Since March 2022, the following five regional train services also serve the station:

- RE 4 between Aachen and Dortmund, every 60 minutes
- RE 6 between Cologne/Bonn Airport and Minden (Westf), every 60 minutes
- RE 10 between Kleve and Düsseldorf, every 30 minutes
- RE 13 between Venlo and Hamm (Westf), every 60 minutes
- RB 39 between Bedburg (Erft) and Düsseldorf, every 60 minutes on weekdays

It is served by two bus routes operated by Rheinbahn at 20-minute intervals: 835 and 836.

==Stadtbahn==
The Düsseldorf Stadtbahn has a tunnel from Düsseldorf-Bilk station to Düsseldorf-Wehrhahn station, known as the Wehrhahn line (Wehrhahn-Linie). This 3.5 km tunnel was completed in 2016. Just as every other underground line opened previously in Düsseldorf, the Wehrhahn line is a replacement for current surface tram lines.
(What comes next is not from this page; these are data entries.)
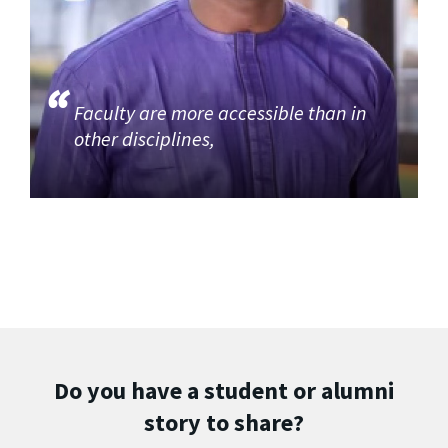
Faculty are more accessible than in
other disciplines,
Do you have a student or alumni
story to share?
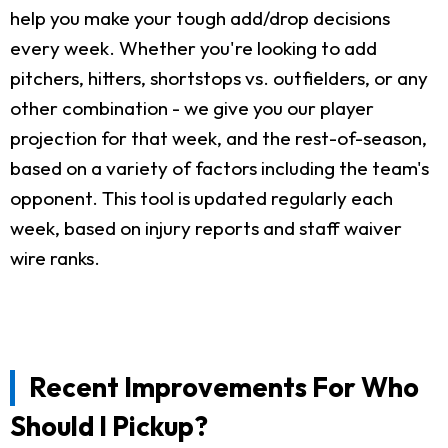
help you make your tough add/drop decisions
every week. Whether you're looking to add
pitchers, hitters, shortstops vs. outfielders, or any
other combination - we give you our player
projection for that week, and the rest-of-season,
based on a variety of factors including the team's
opponent. This tool is updated regularly each
week, based on injury reports and staff waiver
wire ranks.
Recent Improvements For Who
Should I Pickup?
The trams on this line are entering the new tunnel over a ramp at Bilk station and run from there underneath the city centre towards the north-east, where they are emerging shortly before Wehrhahn railway station. Five new underground stations and the station Heinrich-Heine-Allee are part of the line, which serve an estimated daily passenger volume of approximately 53,000. These new stations are Pempelforter Straße, Schadowstraße, the existing station Heinrich-Heine-Allee, Benrather Straße, Graf-Adolf-Platz and Kirchplatz (Düsseldorf) in the direction from Wehrhahn station to Bilk station. The new lines are the U71, U72, U73 and U83.